Fretting about the future is as useless as bemoaning the past; still, as sentient beings we can't help wonder what the future might bring, just as we can't keep ourselves from considering past acts that we might have handled better. As we age, the future is less important for our own existence--we know where we are headed--as it is for the continued existence of a child or grandchild. What does life have in store for this boy twenty years from now, when he'll be in search of a mate and a job that might secure him a worthwhile position in society?

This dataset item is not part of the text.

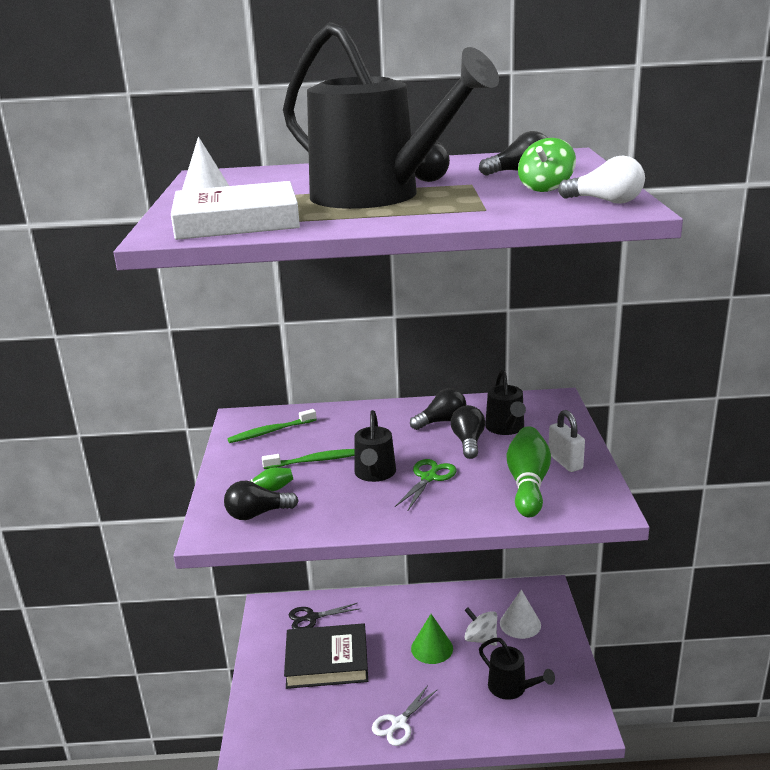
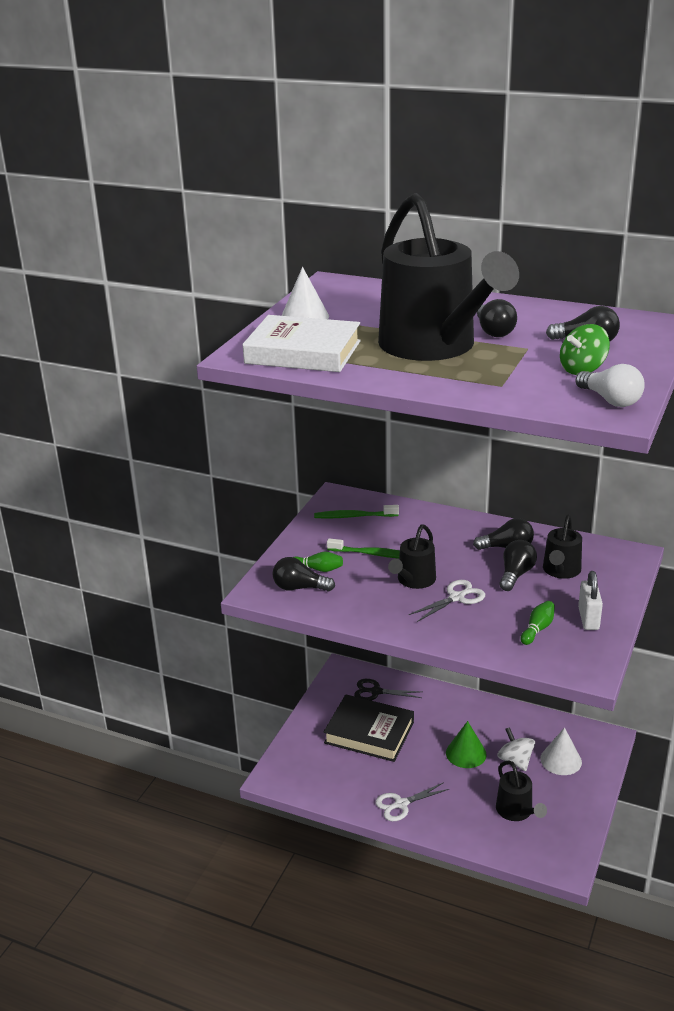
camera: 25 degrees right, 5 degrees up
green scissors [395,459,456,510] -> white scissors [409,580,485,622]
green bowling pin [507,426,551,517] -> green bowling pin [520,601,555,645], size x0.53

The prognosis is not good. Experts tell us, our faith in continued growth is sadly mistaken: Earth's resources are finite, and we use them up at a unconscionable pace. Some scientists, Richard Leakey among them, point out that we exist in the midst of an extinction event, brought on by our own folly, the Sixth Extinction. Unlike the previous five, which were caused by geologic upheaval or meteor impact, this current one is solely due to human disturbance of the web of life. We have intruded on the natural world and its organisms to an unimaginable and unfathomable extent. Scientists know that species go extinct at a daily clip--but these are only the extinctions we know of; many others proceed undocumented. We delude ourselves that it does not matter if natural flora and fauna disappear--economists foolishly assure us we can render these extinctions unimportant because we have seed banks and genetic engineering to take the place of what' lost. But Jonathan Balcombe in Second Nature documents that we cannot reconcile continued economic growth with the facts of a finite system. Overpopulation is the most serious threat to the planet and to our own survival as a species, for the extinction of our fellow organisms presages our own. 

How can we keep in mind these contradictory ideas: I want my grandchild to live and grow. The unprecedented growth of human populations practically mandates that our species will crash just as others have crashed before us, many at our own instigation. I am at a loss.